Overview
- Status: Under construction
- Locale: Sichuan and Chongqing
- Termini: Chengdu; Chongqing North;
- Stations: 8

Service
- Type: High-speed rail
- Operator(s): China Railway High-speed

Technical
- Line length: 292 km (181 mi)
- Track gauge: 1,435 mm (4 ft 8+1⁄2 in) standard gauge
- Operating speed: Planned:; 350 km/h (217 mph); Reserved:; 400 km/h (250 mph);

= Second Chengdu–Chongqing high-speed railway =

Planned railway line in China

The Second Chengdu–Chongqing high-speed railway (成渝中线高铁 (Chengdu–Chongqing Central line high-speed railway)) is a 292 km long high-speed rail line that connects the cities of Chengdu (in Sichuan Province) and Chongqing in southwestern China, with a maximum speed of 350 km/h and a future design speed of 400 km/h. It will head via Lezhi, Anyue, and Dazu. Construction started on September 26, 2021 and it is expected to open in 2027.

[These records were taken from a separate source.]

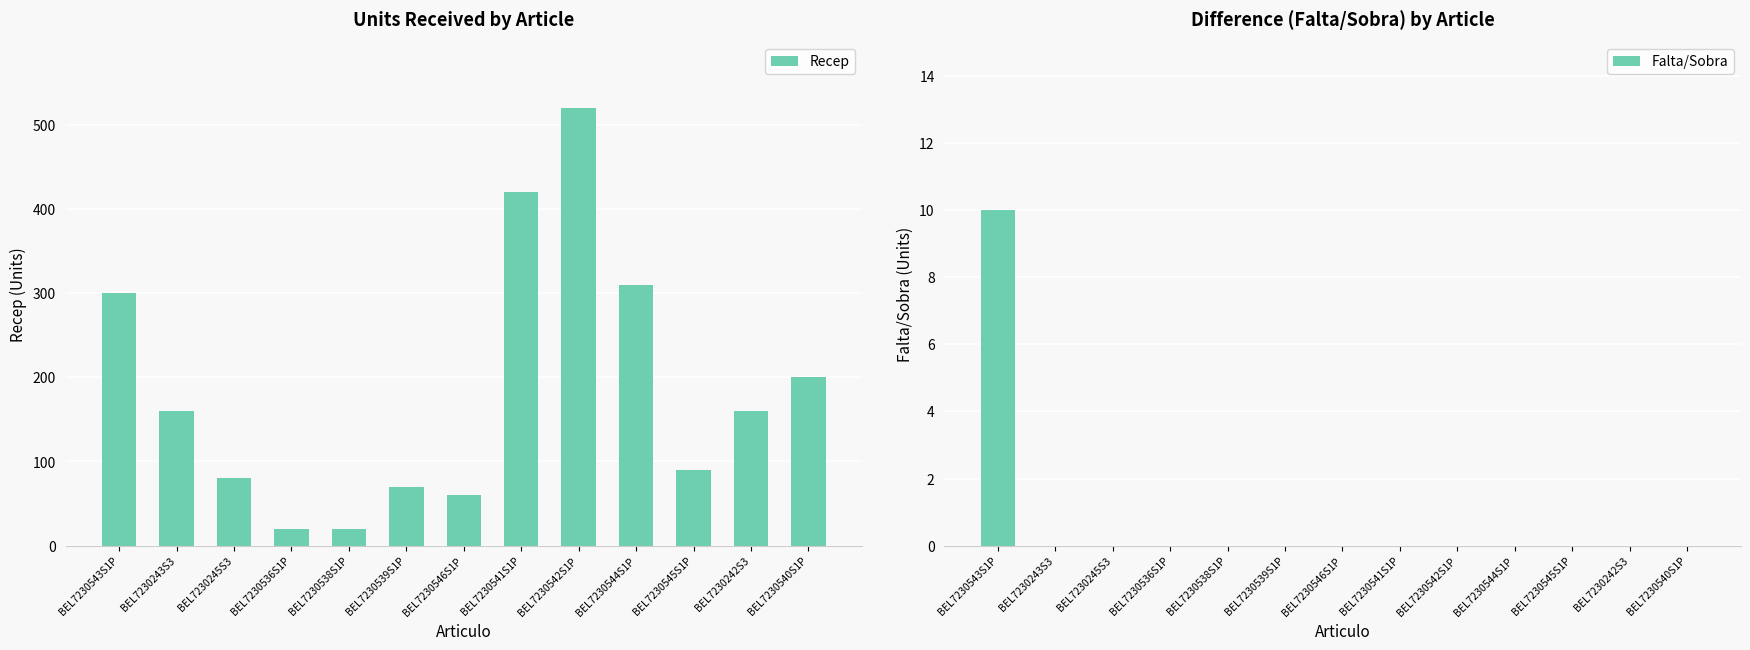

Which category has the highest value across all series?

BEL7230542S1P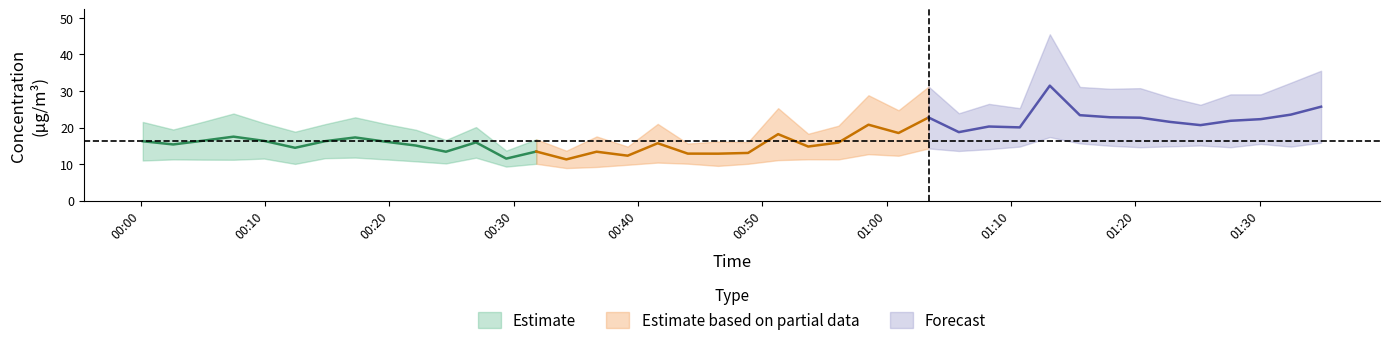

The P1 series shows 36.5 at 8. True or false?

False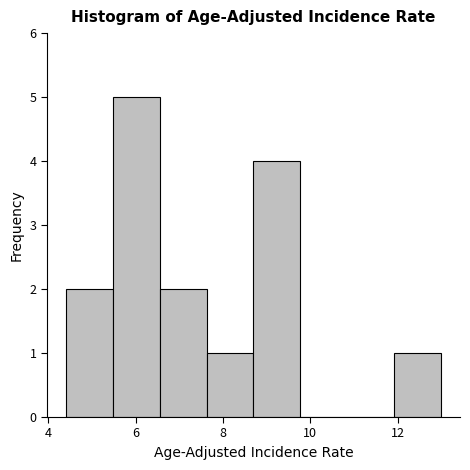

Reading left to right, transcribe this chart: for each bar, give the range it covers on the x-axis and its height. Neither the bar edges nor the heights are printed on the chart, so give them approximately, as read against the axes.

4.4 to 5.4: 2
5.4 to 6.6: 5
6.6 to 7.6: 2
7.6 to 8.8: 1
8.8 to 9.8: 4
9.8 to 10.8: 0
10.8 to 12.0: 0
12.0 to 13.0: 1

The 292 km long Second Chengdu–Chongqing high-speed railway will take a more direct route than the existing 307 km long high-speed Chengdu–Chongqing intercity railway and is expected to reduce journey times between the two cities to 50 minutes. In addition, the section between Jianzhou and Dazu Shike will be designed for 400 km/h operations in the future, creating potential conditions for further reductions to travel time.

==History==
Approval for the 69.273 billion yuan project was granted on August 17, 2021, by the National Development and Reform Commission. Later the project cost was revised to 73.3 billion yuan. Construction started on September 26, 2021.

==Stations==

| Station Name | Chinese | Metro transfers/connections |
| Chengdu | 成都 | 1 7 |
| Jianzhou | 简州 |
| Lezhi | 乐至 |
| Anyue | 安岳 |
| Dazu Shike | 大足石刻 |
| Tongliang | 铜梁 |
| Kexuecheng | 科学城 |
| Chongqing North | 重庆北 | Line 4 Line 10 (North Square) Line 3 Line 10 Loop line (South Square) |

==Other railways between Chengdu and Chongqing==
The first railway between the two cities was the Chengdu–Chongqing railway, completed in the 1950s. The Suining–Chengdu railway and Suining–Chongqing railway form a route between the two cities which was completed in 2006. The fastest journeys on this line take just over two hours. The Chengdu–Chongqing intercity railway was completed in 2015.